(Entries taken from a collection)
----------------
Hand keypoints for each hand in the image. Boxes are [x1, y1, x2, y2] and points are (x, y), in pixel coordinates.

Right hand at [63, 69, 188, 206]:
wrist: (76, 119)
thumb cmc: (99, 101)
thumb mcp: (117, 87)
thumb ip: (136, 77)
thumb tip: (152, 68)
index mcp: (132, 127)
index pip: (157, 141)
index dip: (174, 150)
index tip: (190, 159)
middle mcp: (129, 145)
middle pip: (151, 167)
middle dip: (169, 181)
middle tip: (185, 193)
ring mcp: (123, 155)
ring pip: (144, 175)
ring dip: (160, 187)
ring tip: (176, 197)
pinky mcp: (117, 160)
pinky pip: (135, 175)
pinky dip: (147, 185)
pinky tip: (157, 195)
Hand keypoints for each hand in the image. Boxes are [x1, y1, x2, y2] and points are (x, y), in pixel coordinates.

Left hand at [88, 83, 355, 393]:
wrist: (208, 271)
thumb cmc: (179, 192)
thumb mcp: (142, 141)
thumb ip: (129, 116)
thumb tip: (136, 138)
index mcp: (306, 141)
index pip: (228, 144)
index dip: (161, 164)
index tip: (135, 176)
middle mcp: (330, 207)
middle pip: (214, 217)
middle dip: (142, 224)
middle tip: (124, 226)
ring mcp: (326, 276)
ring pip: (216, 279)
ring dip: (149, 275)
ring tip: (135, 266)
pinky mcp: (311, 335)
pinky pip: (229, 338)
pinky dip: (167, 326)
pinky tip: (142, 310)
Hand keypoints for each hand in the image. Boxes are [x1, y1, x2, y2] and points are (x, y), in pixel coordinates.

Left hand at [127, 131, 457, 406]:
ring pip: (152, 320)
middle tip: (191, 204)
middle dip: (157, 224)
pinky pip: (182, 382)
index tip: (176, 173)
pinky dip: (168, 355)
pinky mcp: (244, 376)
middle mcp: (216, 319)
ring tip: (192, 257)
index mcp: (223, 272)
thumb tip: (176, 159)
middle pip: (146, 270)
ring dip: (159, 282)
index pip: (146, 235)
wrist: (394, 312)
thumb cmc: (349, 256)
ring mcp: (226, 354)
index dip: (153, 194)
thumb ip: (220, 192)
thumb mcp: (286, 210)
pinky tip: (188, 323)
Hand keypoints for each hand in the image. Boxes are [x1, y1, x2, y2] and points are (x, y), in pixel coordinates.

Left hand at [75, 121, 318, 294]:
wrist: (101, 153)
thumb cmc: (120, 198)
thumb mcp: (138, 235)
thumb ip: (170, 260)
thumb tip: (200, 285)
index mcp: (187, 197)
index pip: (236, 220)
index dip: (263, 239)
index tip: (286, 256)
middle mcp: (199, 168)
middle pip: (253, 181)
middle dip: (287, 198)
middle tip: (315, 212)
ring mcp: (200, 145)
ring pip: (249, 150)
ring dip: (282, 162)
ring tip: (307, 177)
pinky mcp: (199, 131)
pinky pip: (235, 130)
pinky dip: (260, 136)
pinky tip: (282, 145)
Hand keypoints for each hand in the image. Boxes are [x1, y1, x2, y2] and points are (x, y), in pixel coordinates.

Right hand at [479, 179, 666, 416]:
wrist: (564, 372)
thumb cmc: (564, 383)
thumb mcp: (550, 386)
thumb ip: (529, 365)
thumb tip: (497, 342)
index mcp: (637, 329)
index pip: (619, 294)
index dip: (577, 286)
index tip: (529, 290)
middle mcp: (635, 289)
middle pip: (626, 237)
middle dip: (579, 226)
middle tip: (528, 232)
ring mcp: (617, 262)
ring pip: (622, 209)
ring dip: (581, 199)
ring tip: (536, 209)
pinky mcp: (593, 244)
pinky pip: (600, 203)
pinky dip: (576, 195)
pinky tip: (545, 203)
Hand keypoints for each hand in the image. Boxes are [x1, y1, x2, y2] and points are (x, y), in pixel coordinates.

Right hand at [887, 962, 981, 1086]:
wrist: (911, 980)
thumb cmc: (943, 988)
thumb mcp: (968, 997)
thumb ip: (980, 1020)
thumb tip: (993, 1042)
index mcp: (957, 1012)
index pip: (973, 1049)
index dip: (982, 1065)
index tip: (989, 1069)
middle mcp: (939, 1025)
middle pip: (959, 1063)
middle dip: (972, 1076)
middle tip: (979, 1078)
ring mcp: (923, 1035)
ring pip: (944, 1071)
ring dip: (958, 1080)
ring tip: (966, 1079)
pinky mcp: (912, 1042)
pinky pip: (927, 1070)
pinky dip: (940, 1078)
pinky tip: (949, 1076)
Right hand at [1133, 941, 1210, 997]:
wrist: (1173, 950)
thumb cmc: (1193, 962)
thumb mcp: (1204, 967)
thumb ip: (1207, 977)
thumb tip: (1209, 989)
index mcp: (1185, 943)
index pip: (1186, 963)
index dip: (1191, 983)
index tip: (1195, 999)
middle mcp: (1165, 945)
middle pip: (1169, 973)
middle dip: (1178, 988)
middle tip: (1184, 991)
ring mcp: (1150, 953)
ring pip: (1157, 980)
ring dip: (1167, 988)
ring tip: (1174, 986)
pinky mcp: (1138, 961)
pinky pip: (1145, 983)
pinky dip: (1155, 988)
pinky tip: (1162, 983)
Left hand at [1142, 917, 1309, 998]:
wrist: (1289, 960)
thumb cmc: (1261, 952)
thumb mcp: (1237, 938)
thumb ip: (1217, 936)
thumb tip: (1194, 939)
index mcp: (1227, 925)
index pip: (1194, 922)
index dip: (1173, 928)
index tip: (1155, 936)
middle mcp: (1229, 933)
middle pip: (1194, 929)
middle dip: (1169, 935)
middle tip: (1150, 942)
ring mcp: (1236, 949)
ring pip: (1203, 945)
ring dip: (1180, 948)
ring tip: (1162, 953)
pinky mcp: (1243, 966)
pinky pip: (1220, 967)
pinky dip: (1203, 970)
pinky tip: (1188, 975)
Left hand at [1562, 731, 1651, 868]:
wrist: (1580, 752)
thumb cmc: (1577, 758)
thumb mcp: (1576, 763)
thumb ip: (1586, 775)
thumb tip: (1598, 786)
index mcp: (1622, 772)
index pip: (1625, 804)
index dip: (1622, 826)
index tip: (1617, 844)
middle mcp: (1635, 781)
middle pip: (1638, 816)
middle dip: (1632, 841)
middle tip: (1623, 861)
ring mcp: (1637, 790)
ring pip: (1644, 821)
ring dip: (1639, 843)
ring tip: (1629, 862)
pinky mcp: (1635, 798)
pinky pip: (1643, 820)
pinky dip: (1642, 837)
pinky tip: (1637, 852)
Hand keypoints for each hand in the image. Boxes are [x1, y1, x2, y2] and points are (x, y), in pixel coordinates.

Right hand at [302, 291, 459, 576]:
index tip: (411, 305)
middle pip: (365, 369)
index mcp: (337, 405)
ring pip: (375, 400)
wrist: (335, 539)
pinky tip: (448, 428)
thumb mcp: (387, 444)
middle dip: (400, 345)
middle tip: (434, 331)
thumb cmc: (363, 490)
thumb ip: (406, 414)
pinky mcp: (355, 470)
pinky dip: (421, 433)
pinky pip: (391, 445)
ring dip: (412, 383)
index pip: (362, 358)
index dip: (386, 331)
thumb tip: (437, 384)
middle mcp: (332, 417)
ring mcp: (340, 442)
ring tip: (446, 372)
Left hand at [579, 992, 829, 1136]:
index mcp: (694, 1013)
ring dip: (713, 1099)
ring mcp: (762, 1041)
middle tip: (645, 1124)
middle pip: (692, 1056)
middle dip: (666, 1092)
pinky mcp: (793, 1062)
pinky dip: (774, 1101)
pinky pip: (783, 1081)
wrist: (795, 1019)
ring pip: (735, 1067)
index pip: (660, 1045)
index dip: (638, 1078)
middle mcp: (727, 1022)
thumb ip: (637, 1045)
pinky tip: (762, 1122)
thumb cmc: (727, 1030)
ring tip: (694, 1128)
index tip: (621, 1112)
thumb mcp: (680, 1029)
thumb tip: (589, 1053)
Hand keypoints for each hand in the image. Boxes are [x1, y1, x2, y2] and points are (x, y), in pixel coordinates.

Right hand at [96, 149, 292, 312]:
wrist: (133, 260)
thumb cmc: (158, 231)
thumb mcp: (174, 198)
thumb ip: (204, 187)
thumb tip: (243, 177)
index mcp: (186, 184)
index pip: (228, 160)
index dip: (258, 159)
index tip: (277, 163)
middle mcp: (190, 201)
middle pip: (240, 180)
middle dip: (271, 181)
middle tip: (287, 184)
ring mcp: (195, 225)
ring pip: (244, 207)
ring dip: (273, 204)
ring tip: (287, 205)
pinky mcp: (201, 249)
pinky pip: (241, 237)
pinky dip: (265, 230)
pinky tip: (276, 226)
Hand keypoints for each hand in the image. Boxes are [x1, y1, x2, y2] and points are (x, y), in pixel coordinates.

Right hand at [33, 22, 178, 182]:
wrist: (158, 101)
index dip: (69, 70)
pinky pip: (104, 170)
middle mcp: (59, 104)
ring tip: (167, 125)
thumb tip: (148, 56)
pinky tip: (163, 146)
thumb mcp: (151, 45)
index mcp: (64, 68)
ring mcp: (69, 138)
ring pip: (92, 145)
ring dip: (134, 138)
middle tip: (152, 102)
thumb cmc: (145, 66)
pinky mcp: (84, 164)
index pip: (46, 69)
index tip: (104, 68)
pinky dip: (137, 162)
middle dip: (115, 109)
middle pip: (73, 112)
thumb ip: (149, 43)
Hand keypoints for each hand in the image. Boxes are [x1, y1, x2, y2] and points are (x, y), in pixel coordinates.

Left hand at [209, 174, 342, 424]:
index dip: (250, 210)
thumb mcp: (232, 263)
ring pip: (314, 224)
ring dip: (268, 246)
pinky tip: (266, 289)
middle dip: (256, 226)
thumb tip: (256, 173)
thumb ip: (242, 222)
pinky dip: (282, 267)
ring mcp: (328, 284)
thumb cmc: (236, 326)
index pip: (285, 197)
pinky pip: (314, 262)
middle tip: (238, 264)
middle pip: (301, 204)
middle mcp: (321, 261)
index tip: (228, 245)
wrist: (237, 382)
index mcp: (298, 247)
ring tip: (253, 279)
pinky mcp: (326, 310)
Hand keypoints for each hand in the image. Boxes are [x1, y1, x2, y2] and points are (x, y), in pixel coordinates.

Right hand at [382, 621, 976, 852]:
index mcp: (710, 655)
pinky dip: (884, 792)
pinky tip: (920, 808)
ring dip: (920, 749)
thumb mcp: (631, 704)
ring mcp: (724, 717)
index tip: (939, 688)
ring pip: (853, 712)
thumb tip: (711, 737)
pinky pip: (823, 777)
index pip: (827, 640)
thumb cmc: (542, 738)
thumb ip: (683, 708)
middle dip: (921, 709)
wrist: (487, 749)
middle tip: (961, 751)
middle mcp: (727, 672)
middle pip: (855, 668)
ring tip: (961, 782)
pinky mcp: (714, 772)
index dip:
----------------
◆ WHAT YOU HAVE TO DO ◆
Using the records above, set down exactly the lines from the one with "middle dip: (1178, 988)" through the one with "middle tip: (1623, 861)", inclusive, and nothing more.

◆ REPLY TO THE EXERCISE ◆
middle dip: (1178, 988)
middle tip: (1184, 991)
ring mcp: (1150, 953)
ring pip: (1157, 980)
ring dip: (1167, 988)
ring tip: (1174, 986)
pinky mcp: (1138, 961)
pinky pip: (1145, 983)
pinky dip: (1155, 988)
pinky tip: (1162, 983)
Left hand at [1142, 917, 1309, 998]:
wrist: (1289, 960)
thumb cmc: (1261, 952)
thumb mcp: (1237, 938)
thumb ip: (1217, 936)
thumb tip: (1194, 939)
index mcp: (1227, 925)
index pip: (1194, 922)
index dip: (1173, 928)
index tip: (1155, 936)
middle mcp: (1229, 933)
middle pip: (1194, 929)
middle dip: (1169, 935)
middle tip: (1150, 942)
ring mcp: (1236, 949)
ring pip: (1203, 945)
ring dip: (1180, 948)
ring tip: (1162, 953)
pinky mcp: (1243, 966)
pinky pip: (1220, 967)
pinky dip: (1203, 970)
pinky tip: (1188, 975)
Left hand at [1562, 731, 1651, 868]:
wrist: (1580, 752)
thumb cmc: (1577, 758)
thumb mcp: (1576, 763)
thumb ip: (1586, 775)
thumb tip: (1598, 786)
index mcp: (1622, 772)
index pip: (1625, 804)
index dip: (1622, 826)
index tip: (1617, 844)
middle mcp: (1635, 781)
middle pip: (1638, 816)
middle dip: (1632, 841)
middle tip: (1623, 861)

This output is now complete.